Selected passage:
Re: [PATCH] util/cutils: Expand do_strtosz parsing precision to 64 bits

From: Markus Armbruster <armbru@redhat.com>
To: Tao Xu <tao3.xu@intel.com>
Cc: "qemu-devel@nongnu.org" <qemu-devel@nongnu.org>,
	"ehabkost@redhat.com" <ehabkost@redhat.com>,
	"mdroth@linux.vnet.ibm.com" <mdroth@linux.vnet.ibm.com>
Subject: Re: [PATCH] util/cutils: Expand do_strtosz parsing precision to 64 bits
Date: Tue, 17 Dec 2019 11:25:39 +0100	[thread overview]
Message-ID: <87y2vbgsf0.fsf@dusky.pond.sub.org> (raw)
In-Reply-To: <b7c442e3-cc7e-155e-5370-db9a371928a6@intel.com> (Tao Xu's message of "Mon, 9 Dec 2019 13:38:39 +0800")

Tao Xu <tao3.xu@intel.com> writes:

> On 12/5/19 11:29 PM, Markus Armbruster wrote:
>> Tao Xu <tao3.xu@intel.com> writes:
>>
>>> Parse input string both as a double and as a uint64_t, then use the
>>> method which consumes more characters. Update the related test cases.

Data provided:
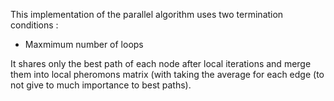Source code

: This implementation of the parallel algorithm uses two termination conditions :
  - Maxmimum number of loops

It shares only the best path of each node after local iterations and merge them into local pheromons matrix (with taking the average for each edge (to not give to much importance to best paths).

Work request:
Please output, unchanged, everything in the patch email from "From: Markus Armbruster" down to "Message-ID: <87y2vbgsf0.fsf@dusky.pond.sub.org> (raw)". The material can be set aside; it plays no part here.

Exercise response:
From: Markus Armbruster <armbru@redhat.com>
To: Tao Xu <tao3.xu@intel.com>
Cc: "qemu-devel@nongnu.org" <qemu-devel@nongnu.org>,
	"ehabkost@redhat.com" <ehabkost@redhat.com>,
	"mdroth@linux.vnet.ibm.com" <mdroth@linux.vnet.ibm.com>
Subject: Re: [PATCH] util/cutils: Expand do_strtosz parsing precision to 64 bits
Date: Tue, 17 Dec 2019 11:25:39 +0100	[thread overview]
Message-ID: <87y2vbgsf0.fsf@dusky.pond.sub.org> (raw)